En minería o en energía, la competitividad depende en gran medida de la confiabilidad. Deloitte lo resume de manera concreta en su análisis sobre minería y metales de 2025. Una de las prioridades centrales del sector es lograr operaciones seguras y confiables a menor costo por tonelada. El mismo documento ilustra un caso en el que la generación de cronogramas de mantenimiento pasó de 6 semanas a menos de 24 horas.
Macias explicó esto desde la lógica de la operación real. El mantenimiento predictivo aporta una ventaja clara cuando mantenimiento, operaciones, compras y seguridad trabajan en torno al mismo objetivo. En sus palabras, la empresa gana “mayor disponibilidad de los activos, reduce los costos de inactividad no planificados” y mejora el rendimiento productivo. Esa diferencia no queda encerrada en el taller. Se nota tanto en producción como en el margen.
También vinculó esa mejora con una mejor administración del capital. “La capacidad de operar máquinas al máximo rendimiento sin riesgo de fallos catastróficos alarga su ciclo de vida y optimiza el gasto de capital”, enfatizó.
¿Por qué IIoT es clave para el mantenimiento predictivo?
Alejandro Arregui, director ejecutivo y de ingeniería de WitPoint, comentó en conversación con Innovación Digital 360 que “la capa de IIoT es absolutamente determinante”. Y enseguida explicó el motivo: “No solo conecta sensores, sino que estructura la información, la normaliza y la hace disponible en tiempo real para su análisis”.

El mantenimiento predictivo en industria pesada necesita una base de datos continua y confiable. Sin eso, la empresa puede montar tableros o alarmas, pero le va a costar escalar. Arregui insistió, además, en que la robustez de la arquitectura arranca del sensor, pasa por la red de campo y llega hasta la plataforma analítica. El dato tiene que ser bueno desde el origen.

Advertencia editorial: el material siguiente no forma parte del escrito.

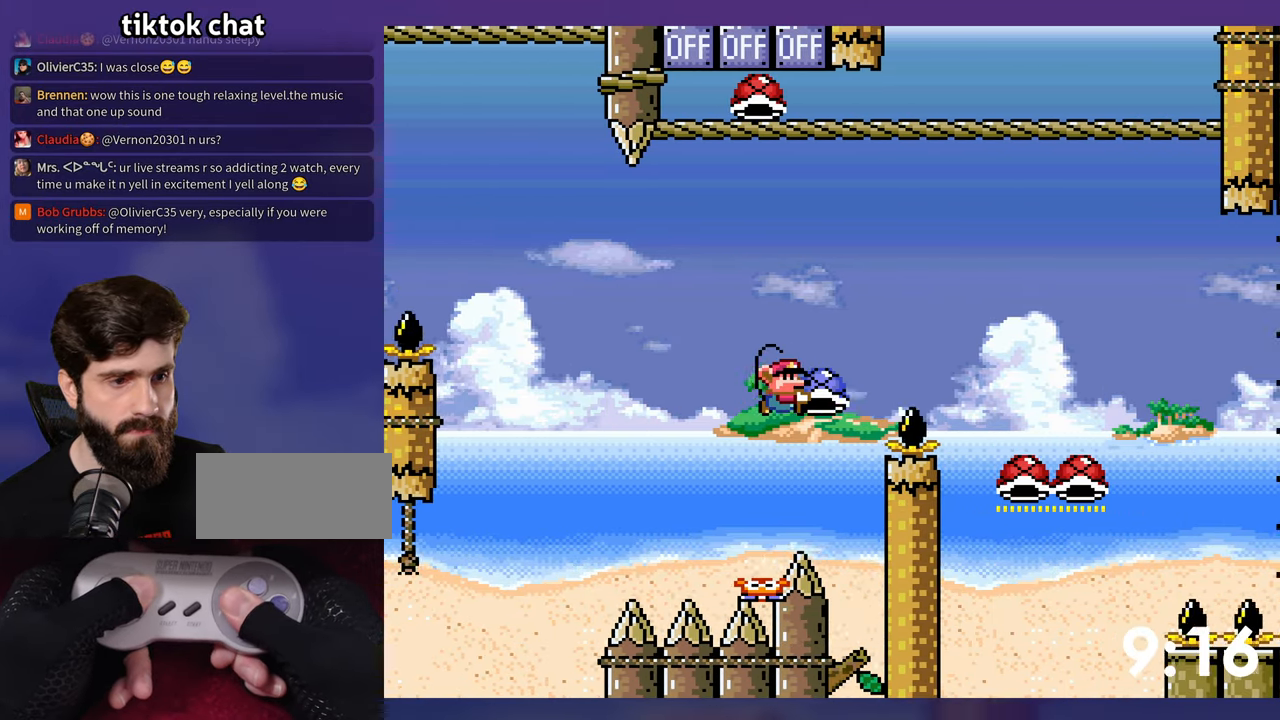
{"buttons": ["B", "Y", "DPAD_DOWN"], "events": [[234, "B", "up"], [284, "B", "down"], [500, "DPAD_DOWN", "down"]]}
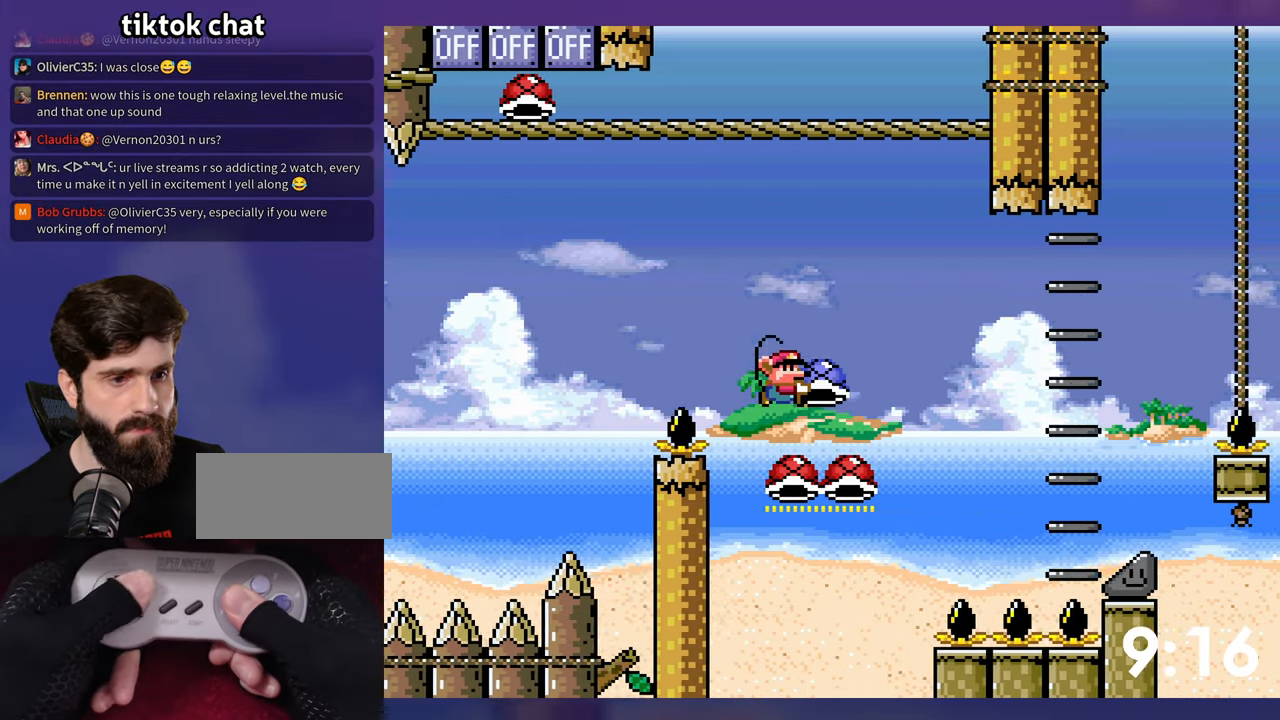
{"buttons": ["B", "Y", "DPAD_UP"], "events": [[17, "DPAD_LEFT", "down"], [50, "Y", "up"], [167, "DPAD_DOWN", "up"], [217, "DPAD_LEFT", "up"], [217, "Y", "down"], [350, "DPAD_UP", "down"]]}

“Lo que realmente marca la diferencia es cuando esa capa se diseña como parte de una arquitectura integral, desde el dato en campo hasta su explotación en plataformas analíticas”, expresó.
Una investigación del Instituto Multidisciplinario de Publicaciones Digitales (MDPI) de 2025, basada en 166 estudios, mostró una adopción creciente de modelos híbridos de IA, digital twins y monitoreo reforzado por IoT para la detección temprana de fallas y la gestión inteligente de activos.

Sin embargo, ese mismo trabajo también advirtió cuáles son sus principales frenos:
- Estandarización de datos
- Interoperabilidad entre sensores
- Escalabilidad de los modelos
- Implementación en tiempo real
¿Qué datos necesita el mantenimiento predictivo en industria pesada para anticipar fallas?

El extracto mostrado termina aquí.